— Start Page extract —
UNICEF and partners have secured release of 3,000 children from the South Sudan Democratic Army Cobra Faction: one of the largest ever releases of children in combat roles.
UNICEF said the first group of 280 children were released today, at the village of Gumuruk in the Jonglei State in eastern South Sudan. Further phased releases of children will occur over the coming month.
The children, aged between 11 and 19 years, were recruited by the South Sudan Democratic Army’s (SSDA) Cobra Faction, led by David Yau Yau. In the past year, 12,000 children, mostly boys, have been recruited and used as soldiers by armed forces and groups in South Sudan as a whole. One child spoken to by UNICEF said he had been recruited at the age of eight.
Of the children released today, and to be released over the coming weeks, some have been fighting for up to four years.
The children surrendered weapons and uniforms in a ceremony overseen by the South Sudan National Disarmament, Demobilisation and Reintegration Commission and the Cobra Faction.
UNICEF South Sudan Representative Jonathan Veitch said the children UNICEF would support with health care, protection services and basic necessities such as food, water and clothing were forced into work and situations not fit for any child.
“These children have been forced to do and see things no child should ever experience,” Mr Veitch said.
— End Page extract —
— Start Rows —
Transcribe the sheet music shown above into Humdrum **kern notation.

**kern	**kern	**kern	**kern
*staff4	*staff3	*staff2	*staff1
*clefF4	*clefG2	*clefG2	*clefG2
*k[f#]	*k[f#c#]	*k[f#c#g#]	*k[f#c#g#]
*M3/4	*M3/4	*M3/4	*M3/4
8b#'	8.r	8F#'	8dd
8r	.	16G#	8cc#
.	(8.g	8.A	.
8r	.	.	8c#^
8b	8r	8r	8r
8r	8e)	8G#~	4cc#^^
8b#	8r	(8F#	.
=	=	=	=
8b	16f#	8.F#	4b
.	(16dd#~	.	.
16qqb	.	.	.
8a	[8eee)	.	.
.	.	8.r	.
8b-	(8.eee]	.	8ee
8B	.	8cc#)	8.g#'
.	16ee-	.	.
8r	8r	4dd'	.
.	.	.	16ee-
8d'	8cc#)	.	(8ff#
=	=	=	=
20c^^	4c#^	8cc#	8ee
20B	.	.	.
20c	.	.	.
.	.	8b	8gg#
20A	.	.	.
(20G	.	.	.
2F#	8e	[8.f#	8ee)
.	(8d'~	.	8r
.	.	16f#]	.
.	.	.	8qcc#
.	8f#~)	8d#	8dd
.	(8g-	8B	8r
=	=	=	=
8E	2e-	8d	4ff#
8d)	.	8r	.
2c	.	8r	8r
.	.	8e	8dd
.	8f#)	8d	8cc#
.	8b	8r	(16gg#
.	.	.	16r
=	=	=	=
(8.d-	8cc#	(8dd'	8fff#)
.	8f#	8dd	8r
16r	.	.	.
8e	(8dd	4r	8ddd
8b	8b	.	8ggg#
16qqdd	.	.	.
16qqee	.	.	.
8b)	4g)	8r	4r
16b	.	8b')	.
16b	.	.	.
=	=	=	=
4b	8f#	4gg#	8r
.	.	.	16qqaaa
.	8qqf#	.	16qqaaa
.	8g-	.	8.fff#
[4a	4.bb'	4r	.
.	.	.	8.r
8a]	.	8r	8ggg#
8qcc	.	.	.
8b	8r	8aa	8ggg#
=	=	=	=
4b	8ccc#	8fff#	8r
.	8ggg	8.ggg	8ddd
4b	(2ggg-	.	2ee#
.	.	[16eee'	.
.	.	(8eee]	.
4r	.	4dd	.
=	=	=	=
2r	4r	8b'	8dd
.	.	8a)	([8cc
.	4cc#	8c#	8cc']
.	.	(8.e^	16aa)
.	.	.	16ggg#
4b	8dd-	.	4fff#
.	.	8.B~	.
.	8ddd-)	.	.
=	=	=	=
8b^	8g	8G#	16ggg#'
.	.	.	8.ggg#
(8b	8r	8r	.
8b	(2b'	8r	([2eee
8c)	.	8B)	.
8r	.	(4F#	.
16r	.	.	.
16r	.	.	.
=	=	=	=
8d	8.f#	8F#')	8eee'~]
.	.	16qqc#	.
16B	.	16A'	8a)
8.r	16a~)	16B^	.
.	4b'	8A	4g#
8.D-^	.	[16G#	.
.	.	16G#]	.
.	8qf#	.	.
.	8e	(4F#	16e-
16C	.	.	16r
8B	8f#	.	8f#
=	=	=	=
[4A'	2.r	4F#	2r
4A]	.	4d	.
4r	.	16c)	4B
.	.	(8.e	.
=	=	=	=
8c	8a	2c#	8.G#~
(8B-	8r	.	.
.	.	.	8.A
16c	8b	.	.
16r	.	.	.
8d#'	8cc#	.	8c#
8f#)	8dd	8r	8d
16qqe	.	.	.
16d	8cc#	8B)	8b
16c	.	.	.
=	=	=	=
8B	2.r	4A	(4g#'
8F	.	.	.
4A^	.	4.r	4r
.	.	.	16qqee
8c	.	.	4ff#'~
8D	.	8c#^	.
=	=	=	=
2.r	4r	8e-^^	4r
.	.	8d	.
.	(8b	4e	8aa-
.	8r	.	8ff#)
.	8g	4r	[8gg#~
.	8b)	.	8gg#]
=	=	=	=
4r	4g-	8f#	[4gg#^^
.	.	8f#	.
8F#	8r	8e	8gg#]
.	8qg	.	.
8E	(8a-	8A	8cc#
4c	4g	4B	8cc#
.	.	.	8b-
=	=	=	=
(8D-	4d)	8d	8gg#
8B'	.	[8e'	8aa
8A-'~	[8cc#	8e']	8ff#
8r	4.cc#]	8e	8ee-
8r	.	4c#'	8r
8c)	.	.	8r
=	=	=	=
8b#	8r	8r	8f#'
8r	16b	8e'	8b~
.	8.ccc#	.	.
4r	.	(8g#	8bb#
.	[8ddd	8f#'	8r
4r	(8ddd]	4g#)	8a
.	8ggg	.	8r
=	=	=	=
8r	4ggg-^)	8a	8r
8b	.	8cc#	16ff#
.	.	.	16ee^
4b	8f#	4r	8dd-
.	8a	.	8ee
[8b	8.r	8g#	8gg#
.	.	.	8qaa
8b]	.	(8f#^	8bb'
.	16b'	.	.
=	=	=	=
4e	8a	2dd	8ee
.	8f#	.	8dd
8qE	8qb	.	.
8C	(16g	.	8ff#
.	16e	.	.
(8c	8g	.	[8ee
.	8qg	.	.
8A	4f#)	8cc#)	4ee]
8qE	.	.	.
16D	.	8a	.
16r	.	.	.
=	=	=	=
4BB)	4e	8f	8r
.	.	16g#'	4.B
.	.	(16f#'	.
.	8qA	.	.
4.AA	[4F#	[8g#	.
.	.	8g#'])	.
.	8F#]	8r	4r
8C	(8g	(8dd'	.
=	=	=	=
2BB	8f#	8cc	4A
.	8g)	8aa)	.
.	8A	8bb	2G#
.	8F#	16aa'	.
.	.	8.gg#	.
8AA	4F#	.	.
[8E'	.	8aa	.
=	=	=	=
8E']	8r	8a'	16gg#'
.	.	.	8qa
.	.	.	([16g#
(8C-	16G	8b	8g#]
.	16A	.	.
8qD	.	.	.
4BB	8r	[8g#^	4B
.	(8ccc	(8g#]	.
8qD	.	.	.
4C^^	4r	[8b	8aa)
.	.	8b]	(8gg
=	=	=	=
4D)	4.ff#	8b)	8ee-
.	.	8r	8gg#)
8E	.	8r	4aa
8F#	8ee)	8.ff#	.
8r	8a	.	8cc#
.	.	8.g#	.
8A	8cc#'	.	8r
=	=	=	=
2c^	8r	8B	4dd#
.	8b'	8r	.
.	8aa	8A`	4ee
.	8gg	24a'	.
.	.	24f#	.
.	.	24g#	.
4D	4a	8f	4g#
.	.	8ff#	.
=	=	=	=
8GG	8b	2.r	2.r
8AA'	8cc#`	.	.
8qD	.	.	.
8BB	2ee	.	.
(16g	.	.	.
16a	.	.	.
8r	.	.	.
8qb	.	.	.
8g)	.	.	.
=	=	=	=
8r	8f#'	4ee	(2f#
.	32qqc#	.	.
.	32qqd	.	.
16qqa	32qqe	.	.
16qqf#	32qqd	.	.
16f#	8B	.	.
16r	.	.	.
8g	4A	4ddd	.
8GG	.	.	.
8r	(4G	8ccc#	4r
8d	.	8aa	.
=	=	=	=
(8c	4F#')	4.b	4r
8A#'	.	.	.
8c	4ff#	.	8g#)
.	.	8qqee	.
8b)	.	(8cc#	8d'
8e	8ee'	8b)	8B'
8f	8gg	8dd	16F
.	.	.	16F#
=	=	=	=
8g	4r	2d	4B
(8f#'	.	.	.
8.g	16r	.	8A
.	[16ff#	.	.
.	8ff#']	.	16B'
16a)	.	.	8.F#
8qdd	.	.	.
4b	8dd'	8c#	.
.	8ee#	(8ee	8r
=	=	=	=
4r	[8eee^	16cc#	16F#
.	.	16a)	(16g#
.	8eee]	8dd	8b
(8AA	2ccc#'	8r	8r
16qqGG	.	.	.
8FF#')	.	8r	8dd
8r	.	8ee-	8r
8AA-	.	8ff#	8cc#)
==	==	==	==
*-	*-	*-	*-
— End Rows —
◆ **What is asked**:
a – Set down, word for word, the passage of the child soldier release article between "UNICEF said the" and "the coming month.", inclusive.
b – Answer these from the child soldier release article:
(i) How many children were in the first group released?
(ii) What was the age range of the children?
(iii) Who led the Cobra Faction?
c – Please extend the child soldier release article with new text that begins after its final sentence.
The entries have no connection to the child soldier release article.

◆ **Responses by task**:
a –
UNICEF said the first group of 280 children were released today, at the village of Gumuruk in the Jonglei State in eastern South Sudan. Further phased releases of children will occur over the coming month.

b –
(i) 280
(ii) Between 11 and 19 years
(iii) David Yau Yau

c –
Mr Veith said the children released today would be supported to reunite with families and provided counselling and other psychological support, along with access to education and skills training programs.
“The release of thousands of children requires a massive response to provide the support and protection these children need to begin rebuilding their lives,” Mr Veitch said.
UNICEF is working to trace and reunify the children with their families, a daunting task in a country where more than one million children have either been displaced internally or have fled to neighbouring countries since fighting broke out in December 2013.
Support will extend to local communities to prevent and reduce discrimination against the returning children and also to prevent possible recruitment.
“The successful reintegration of these children back into their communities depends on a timely, co-ordinated response to meet their immediate and long-term needs. These programs require significant resources,” Mr Veitch said.
UNICEF has received $2.2 million from the IKEA Foundation – a first and critical contribution to funding for the release and reintegration program – and is appealing for an additional $10 million in support. Other donors include the EU and both the German and British National Committees of UNICEF.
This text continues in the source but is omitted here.